PORTFOLIO UPDATE: A HARI KRISHNA IN A GLASS FACTORY
During the trading day Friday, I tweeted the following:
Uncharacteristically cautious of me to be taking exposure off while the market is sitting at multi-year highs. I've been questioning myself over the past couple weeks as to why I am behaving like a Hari Krishna in a glass factory. The market, after all, seems to be as inviting as any a point over the past couple of years. Volatility doesn't exist, unless it is dip buyers driving the markets higher. Back patting, whether self-administered or shared, is surging. Teenage actors are becoming day traders. The money tree seems ripe for the picking.

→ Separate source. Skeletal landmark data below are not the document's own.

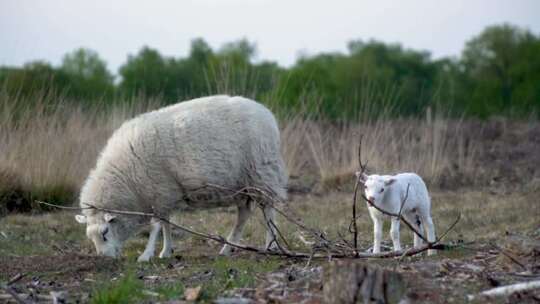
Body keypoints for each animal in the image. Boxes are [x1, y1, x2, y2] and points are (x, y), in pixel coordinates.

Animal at [75, 95, 292, 262]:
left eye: (105, 233)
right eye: (90, 237)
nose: (104, 259)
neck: (126, 180)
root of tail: (267, 114)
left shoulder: (159, 191)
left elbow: (156, 226)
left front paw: (146, 255)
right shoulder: (164, 195)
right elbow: (166, 225)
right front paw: (166, 251)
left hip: (262, 172)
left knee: (268, 210)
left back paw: (270, 245)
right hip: (241, 184)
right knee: (244, 214)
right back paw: (227, 249)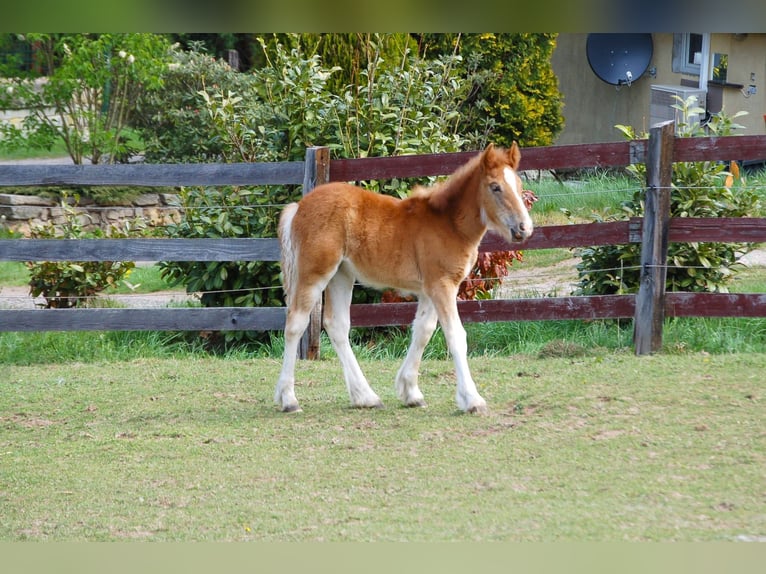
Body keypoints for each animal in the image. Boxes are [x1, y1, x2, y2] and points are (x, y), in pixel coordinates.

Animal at [276, 143, 536, 414]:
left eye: (519, 185)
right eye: (495, 187)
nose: (524, 228)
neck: (449, 224)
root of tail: (299, 206)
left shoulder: (431, 289)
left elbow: (422, 331)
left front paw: (410, 392)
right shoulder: (442, 286)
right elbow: (455, 336)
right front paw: (472, 400)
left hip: (341, 275)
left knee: (337, 325)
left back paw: (366, 397)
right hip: (314, 274)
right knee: (295, 323)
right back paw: (289, 400)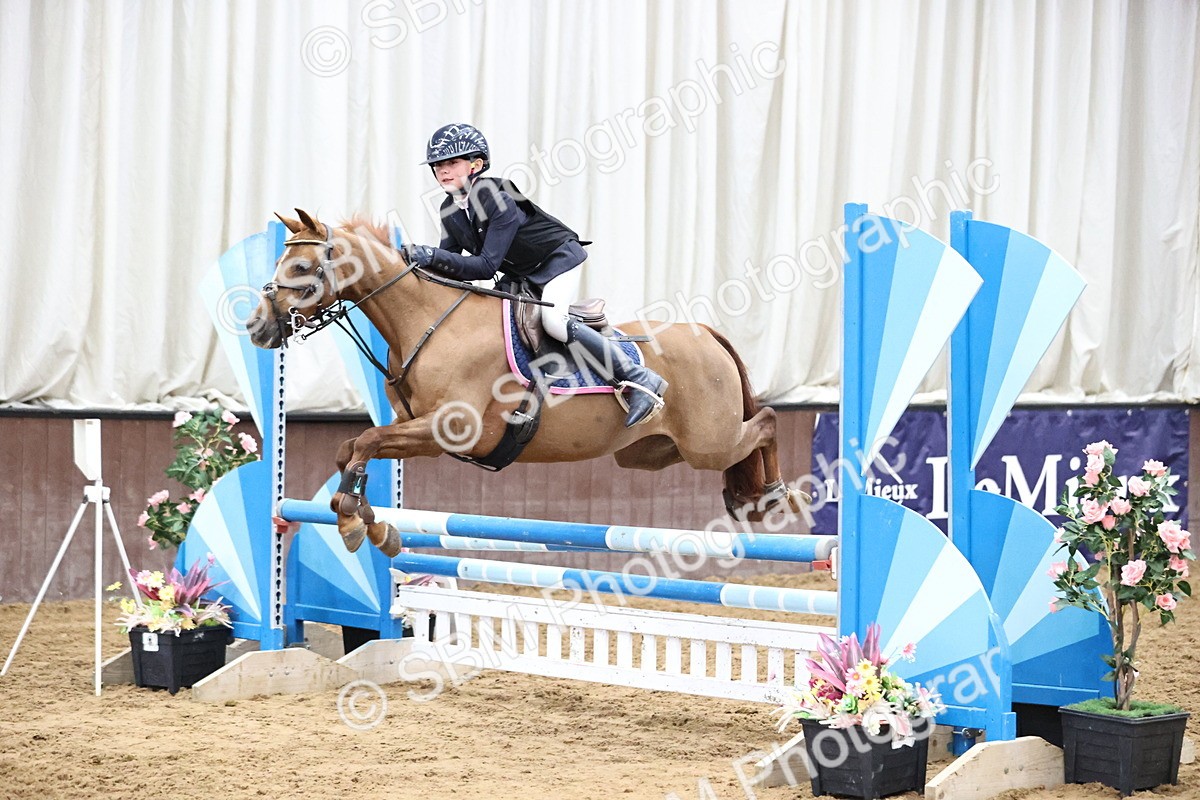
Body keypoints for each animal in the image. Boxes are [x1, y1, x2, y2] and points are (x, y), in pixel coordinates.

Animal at [247, 209, 805, 557]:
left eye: (302, 265)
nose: (256, 327)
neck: (427, 323)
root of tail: (706, 332)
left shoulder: (450, 430)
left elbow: (363, 441)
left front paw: (350, 521)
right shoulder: (419, 432)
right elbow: (352, 450)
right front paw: (374, 525)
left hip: (707, 441)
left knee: (765, 422)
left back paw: (771, 495)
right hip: (650, 452)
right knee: (738, 440)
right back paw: (745, 496)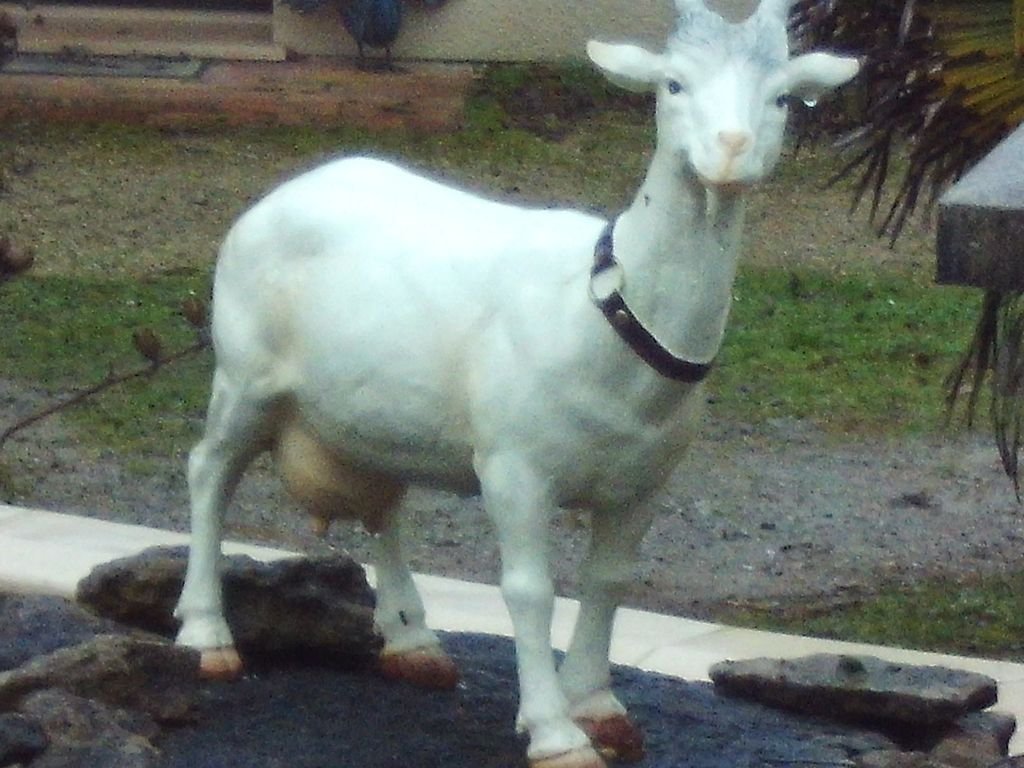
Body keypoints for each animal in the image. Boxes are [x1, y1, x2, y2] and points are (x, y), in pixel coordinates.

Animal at [173, 1, 859, 766]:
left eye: (782, 97)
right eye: (673, 84)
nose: (732, 151)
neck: (602, 309)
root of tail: (285, 193)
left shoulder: (644, 482)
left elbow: (608, 582)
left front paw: (599, 707)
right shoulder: (515, 467)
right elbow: (530, 591)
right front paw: (557, 732)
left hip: (377, 410)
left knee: (385, 505)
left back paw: (413, 643)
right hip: (245, 374)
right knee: (209, 471)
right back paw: (205, 635)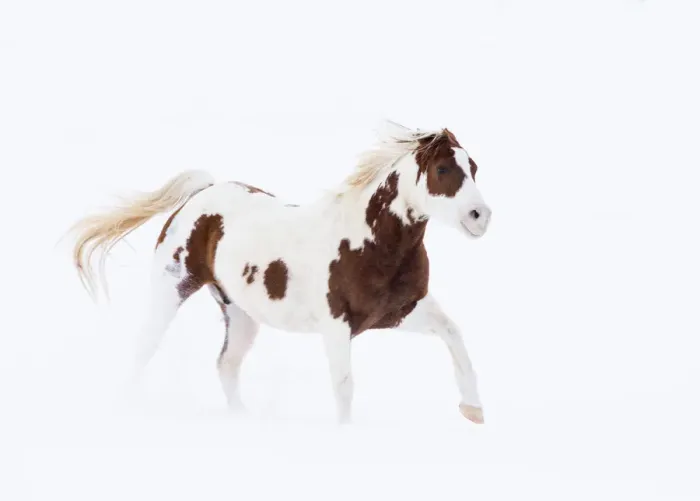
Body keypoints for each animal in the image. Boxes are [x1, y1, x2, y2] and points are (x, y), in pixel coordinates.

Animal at [68, 121, 492, 423]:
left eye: (473, 168)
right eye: (442, 169)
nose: (480, 217)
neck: (370, 242)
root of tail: (202, 192)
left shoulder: (400, 312)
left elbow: (454, 335)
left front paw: (473, 410)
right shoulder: (337, 325)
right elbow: (344, 387)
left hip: (240, 314)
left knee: (226, 365)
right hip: (170, 289)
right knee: (143, 348)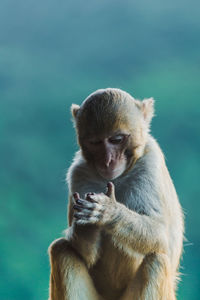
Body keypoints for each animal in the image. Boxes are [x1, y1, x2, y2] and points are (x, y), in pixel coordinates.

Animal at [47, 88, 184, 300]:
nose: (107, 161)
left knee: (157, 261)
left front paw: (109, 212)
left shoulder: (150, 162)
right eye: (95, 142)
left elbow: (161, 235)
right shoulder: (78, 173)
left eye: (116, 140)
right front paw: (86, 226)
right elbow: (87, 254)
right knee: (61, 249)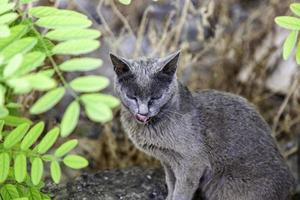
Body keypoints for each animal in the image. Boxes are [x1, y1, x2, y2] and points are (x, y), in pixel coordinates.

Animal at [109, 51, 294, 200]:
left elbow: (182, 190)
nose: (143, 112)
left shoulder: (192, 162)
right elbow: (171, 183)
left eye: (156, 97)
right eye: (131, 97)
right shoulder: (167, 160)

There is also the issue of raw price, without any regards to resistance areas or sentiment indicators. From a pure price perspective, there continues to be a contraction in volatility, which traditionally indicates a continuation of the current trend. Volume is also contracting, which has been the norm during bull runs for years now.
So why have I deemed it necessary to take my cash position up to 40%, with a 10% leveraged inverse ETF hedge mixed in to reduce net exposure even further?
The primary reason, going beyond the worries I have illustrated over the past couple of weeks, has to do with the performance of the portfolios relative to the market thus far in February. I have a number of risk controls in place, some performance based and others quantitative in nature. I've hit a performance based risk control here in February. Actually, it was right on the borderline. However, I decided to err on the side of caution because of the position of the portfolios (performance wise) relative to the general market.
It would be one thing if I was flat this month. It would be one thing if I was down 1 or 2 percent this month. Being down nearly 4 percent this month, however, while the averages are sitting in what I have deemed an unfavorable risk/reward position just doesn't sit well with me. The default decision in all situations where discomfort reigns should be cautious in nature. I reviewed that philosophy in detail this past week.
I did not liquidate any positions entirely last week. Bits and pieces from each were cut back where I had the opportunity. Large positions were made mid-sized positions. Small positions were made minute positions. There will likely be very little activity for the remainder of February on my behalf. In March, I will weigh things and decide whether to put cash back to work or perhaps reduce net exposure further via raising cash or adding to TZA.
As it stands on the close Friday, current positions include WMIH, SPNS, UPIP, PRXI, MITL and TZA.